The plaintiff then discovered that the defendant had used this image alongside a poem – ‘Love in March, amongst Peach Blossoms’. The image was published without obtaining the plaintiff’s permission and without the plaintiff’s watermark.

Original work by a human

The court held that the image qualifies as an original work of human intellectual achievement under applicable Chinese copyright law. Through various prompts, the plaintiff designed the character, the composition and layout of the image. These prompts reflected the plaintiff’s personal judgement, choice and arrangement. The work was therefore held to be the outcome of the intellectual effort of the plaintiff – a natural person. The court also states that this is a case-by-case assessment.

Further, the work was original since the creation of the AI generated image was not held to be a mechanical exercise involving the application of given sequences, formulas or structures. Rather, the court held that generation of the image by the plaintiff involved independent thought and personal judgement (through the prompts). This was also evidenced by the fact that different images can be created with different prompts.

IPKat questions the mechanical exercise reasoning here. It is also worth noting that some negative prompts were copied and pasted by the plaintiff from anonymous user’s shared content in an online forum.

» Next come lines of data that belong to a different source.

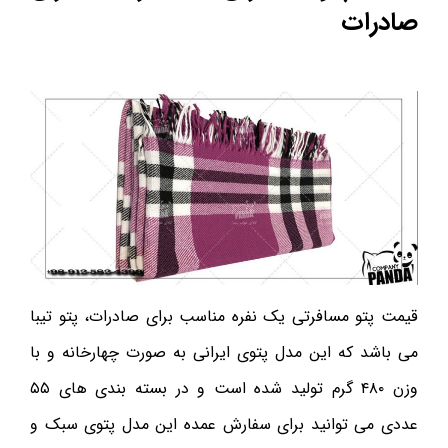
صادرات
قیمت پتو مسافرتی یک نفره مناسب برای صادرات، پتو تیبا
می باشد که این مدل پتوی ایرانی به صورت چهارخانه و با
وزن ۴۸۰ گرم تولید شده است و در بسته بندی های ۵۵
عددی می توانید برای سفارش عمده این مدل پتوی سبک و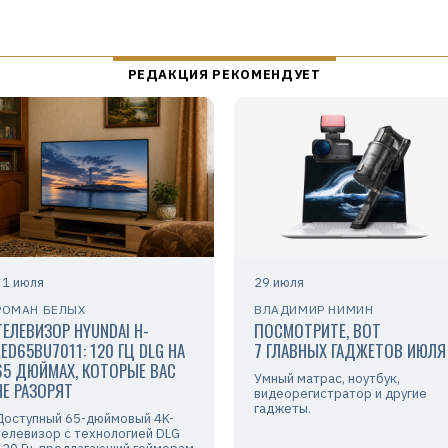
31 июля
29 июля
РОМАН БЕЛЫХ
ВЛАДИМИР НИМИН
ТЕЛЕВИЗОР HYUNDAI H-
ПОСМОТРИТЕ, ВОТ
LED65BU7011: 120 ГЦ DLG НА
7 ГЛАВНЫХ ГАДЖЕТОВ ИЮЛЯ
65 ДЮЙМАХ, КОТОРЫЕ ВАС
Умный матрас, ноутбук,
НЕ РАЗОРЯТ
видеорегистратор и другие
гаджеты.
Доступный 65-дюймовый 4K-
телевизор с технологией DLG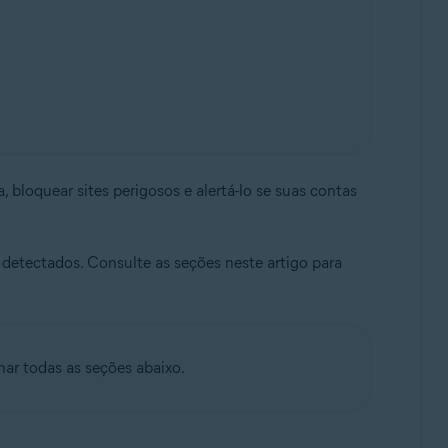
 bloquear sites perigosos e alertá-lo se suas contas
as detectados. Consulte as seções neste artigo para
ar todas as seções abaixo.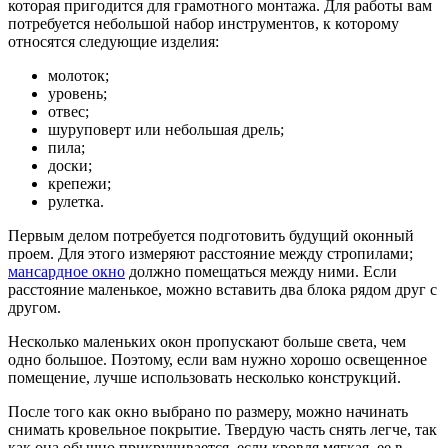
которая пригодится для грамотного монтажа. Для работы вам
потребуется небольшой набор инструментов, к которому
относятся следующие изделия:
молоток;
уровень;
отвес;
шуруповерт или небольшая дрель;
пила;
доски;
крепежи;
рулетка.
Первым делом потребуется подготовить будущий оконный
проем. Для этого измеряют расстояние между стропилами;
мансардное окно
должно помещаться между ними. Если
расстояние маленькое, можно вставить два блока рядом друг с
другом.
Несколько маленьких окон пропускают больше света, чем
одно большое. Поэтому, если вам нужно хорошо освещенное
помещение, лучше использовать несколько конструкций.
После того как окно выбрано по размеру, можно начинать
снимать кровельное покрытие. Твердую часть снять легче, так
как она обычно прикручивается, если кровля мягкая, ее в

Thoughts on commissioned works

The court notes that in the process of generating the image, the plaintiff did not ‘draw the specific lines or fully direct the Stable Diffusion model on how to draw these lines and colours’. Instead, the lines and colours were primarily ‘drawn’ by the Stable Diffusion model. In this regard, the court characterises the AI model as similar to that of a human being who has gained skills through training and learning and is capable of drawing on behalf of humans. Similar to a commissioned artist.

Having said this, the court says that there are major differences between commissioned works and AI generated works. The differences being one of free will and legal personality. While a commissioned artist has their own will to exercise judgement and choice, an AI model does not. And an AI model lacks legal personality.

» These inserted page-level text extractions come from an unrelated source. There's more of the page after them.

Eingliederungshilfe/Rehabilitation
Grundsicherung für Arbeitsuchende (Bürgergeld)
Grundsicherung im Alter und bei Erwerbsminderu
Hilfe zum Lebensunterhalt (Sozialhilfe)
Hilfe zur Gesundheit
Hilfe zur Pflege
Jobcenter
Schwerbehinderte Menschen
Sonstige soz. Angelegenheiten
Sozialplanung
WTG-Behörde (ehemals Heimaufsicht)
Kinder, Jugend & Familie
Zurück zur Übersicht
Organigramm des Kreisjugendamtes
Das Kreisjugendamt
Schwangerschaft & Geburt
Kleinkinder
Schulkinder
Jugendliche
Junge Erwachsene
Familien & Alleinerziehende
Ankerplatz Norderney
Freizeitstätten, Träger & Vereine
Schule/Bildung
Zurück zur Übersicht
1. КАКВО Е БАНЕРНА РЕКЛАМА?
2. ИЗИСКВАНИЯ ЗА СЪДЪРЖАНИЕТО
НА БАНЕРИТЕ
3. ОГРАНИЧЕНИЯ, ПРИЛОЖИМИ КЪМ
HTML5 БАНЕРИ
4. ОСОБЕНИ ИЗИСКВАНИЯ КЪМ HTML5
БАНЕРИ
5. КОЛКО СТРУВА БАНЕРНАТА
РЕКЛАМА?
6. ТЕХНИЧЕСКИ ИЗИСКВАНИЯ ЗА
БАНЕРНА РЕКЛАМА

On the lack of free will and judgement, the US Copyright Office appears to have a different view. In its decision on whether prompts qualify as sufficient human input, the USCO observed that prompts are not ‘direct instructions’ which AI models understand like humans do. Also, outputs are a result of the AI model’s interpretation of the prompts and its training dataset.

In a sense, AI models may be exercising some ‘free will’ / judgement shaped by prompts and training datasets. At the same time, the free will of a commissioned artist is not entirely free since it is shaped by the instructions provided by the person commissioning the work.

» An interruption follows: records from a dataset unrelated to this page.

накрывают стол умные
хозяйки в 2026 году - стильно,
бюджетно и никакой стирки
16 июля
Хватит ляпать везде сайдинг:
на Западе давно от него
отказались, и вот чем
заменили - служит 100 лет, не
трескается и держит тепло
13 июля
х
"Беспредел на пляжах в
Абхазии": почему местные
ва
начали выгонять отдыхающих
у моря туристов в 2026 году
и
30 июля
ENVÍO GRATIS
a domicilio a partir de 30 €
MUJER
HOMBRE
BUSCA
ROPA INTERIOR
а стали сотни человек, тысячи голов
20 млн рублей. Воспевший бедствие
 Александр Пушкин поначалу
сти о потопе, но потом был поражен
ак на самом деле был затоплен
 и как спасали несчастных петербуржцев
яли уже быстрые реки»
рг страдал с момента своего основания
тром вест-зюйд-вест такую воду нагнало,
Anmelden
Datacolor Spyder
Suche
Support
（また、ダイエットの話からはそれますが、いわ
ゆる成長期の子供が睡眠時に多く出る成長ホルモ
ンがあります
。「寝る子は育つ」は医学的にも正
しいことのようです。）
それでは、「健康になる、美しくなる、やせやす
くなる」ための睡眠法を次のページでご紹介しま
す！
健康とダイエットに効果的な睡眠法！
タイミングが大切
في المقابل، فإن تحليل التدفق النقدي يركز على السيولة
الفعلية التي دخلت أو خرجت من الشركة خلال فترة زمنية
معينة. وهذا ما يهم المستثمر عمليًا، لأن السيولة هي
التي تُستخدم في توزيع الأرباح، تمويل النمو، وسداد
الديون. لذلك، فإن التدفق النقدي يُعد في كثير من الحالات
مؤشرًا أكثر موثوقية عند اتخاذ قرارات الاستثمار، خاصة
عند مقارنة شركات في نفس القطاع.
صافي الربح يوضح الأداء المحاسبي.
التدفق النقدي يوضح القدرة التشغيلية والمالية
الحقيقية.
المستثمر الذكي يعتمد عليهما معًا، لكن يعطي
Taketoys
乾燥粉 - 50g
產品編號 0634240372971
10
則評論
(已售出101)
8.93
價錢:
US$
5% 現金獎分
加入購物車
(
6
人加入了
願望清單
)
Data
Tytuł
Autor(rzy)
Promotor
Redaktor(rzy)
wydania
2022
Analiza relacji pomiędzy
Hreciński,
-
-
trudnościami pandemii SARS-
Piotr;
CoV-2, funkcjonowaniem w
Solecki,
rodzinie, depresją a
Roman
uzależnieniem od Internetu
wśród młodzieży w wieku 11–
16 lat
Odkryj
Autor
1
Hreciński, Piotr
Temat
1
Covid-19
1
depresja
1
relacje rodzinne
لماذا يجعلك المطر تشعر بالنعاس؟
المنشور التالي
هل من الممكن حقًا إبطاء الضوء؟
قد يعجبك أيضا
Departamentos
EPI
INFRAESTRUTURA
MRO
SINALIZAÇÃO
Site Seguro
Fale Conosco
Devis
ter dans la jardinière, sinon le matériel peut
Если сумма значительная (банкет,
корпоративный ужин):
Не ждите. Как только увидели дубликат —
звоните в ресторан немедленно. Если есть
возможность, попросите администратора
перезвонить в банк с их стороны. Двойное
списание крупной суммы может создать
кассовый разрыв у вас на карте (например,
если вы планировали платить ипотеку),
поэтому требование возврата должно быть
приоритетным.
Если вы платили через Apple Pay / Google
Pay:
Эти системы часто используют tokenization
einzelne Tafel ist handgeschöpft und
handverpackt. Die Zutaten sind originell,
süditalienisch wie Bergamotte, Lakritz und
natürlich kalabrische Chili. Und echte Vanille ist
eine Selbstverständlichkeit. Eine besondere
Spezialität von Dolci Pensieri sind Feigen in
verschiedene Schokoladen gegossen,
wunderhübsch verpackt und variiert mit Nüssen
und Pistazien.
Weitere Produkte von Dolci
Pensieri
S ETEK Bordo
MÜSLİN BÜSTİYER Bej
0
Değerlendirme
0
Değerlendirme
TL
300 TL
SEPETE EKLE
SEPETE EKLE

That said, both jurisdictions still require human authorship.

Other developments

The USCO has issued guidelines on ‘de minimis’ use of AI (in such instances disclosures or disclaimers are not required) (here, here, here). The guidelines also include a list of illustrations to help understand what kind of uses would qualify as de minimis. As reported, the Review Board of the USCO has refused to register a work created using AI four times as of December 2023.

Interestingly, the most recent refusal was for a work Suryast naming an AI tool Raghav as the creator. We covered Sahni’s attempt at the USCO here. Sahni also attempted to register an image created by the same tool before the Indian Copyright Office (here and here). Mr. Sahni has also successfully secured copyright registration for ‘Suryast’ in Canada, where an author of a protected work must necessarily be human. Speaking about this, Mr. Sahni said that his creativity and skills were inseparable from the contribution of the AI tool, and therefore, they were co-authors, or joint authors under the Canadian law. 

In China, this is not the first case involving copyright and works generated using AI. There were two other cases: Feilin v. Baidu (Beijing Internet Court, 2019) and Shenzhen Tencent v. Shanghai Yingxun (Shenzhen Nanshan District People’s Court, 2019) outcomes of at least one of which are different from the Li v. Liu case.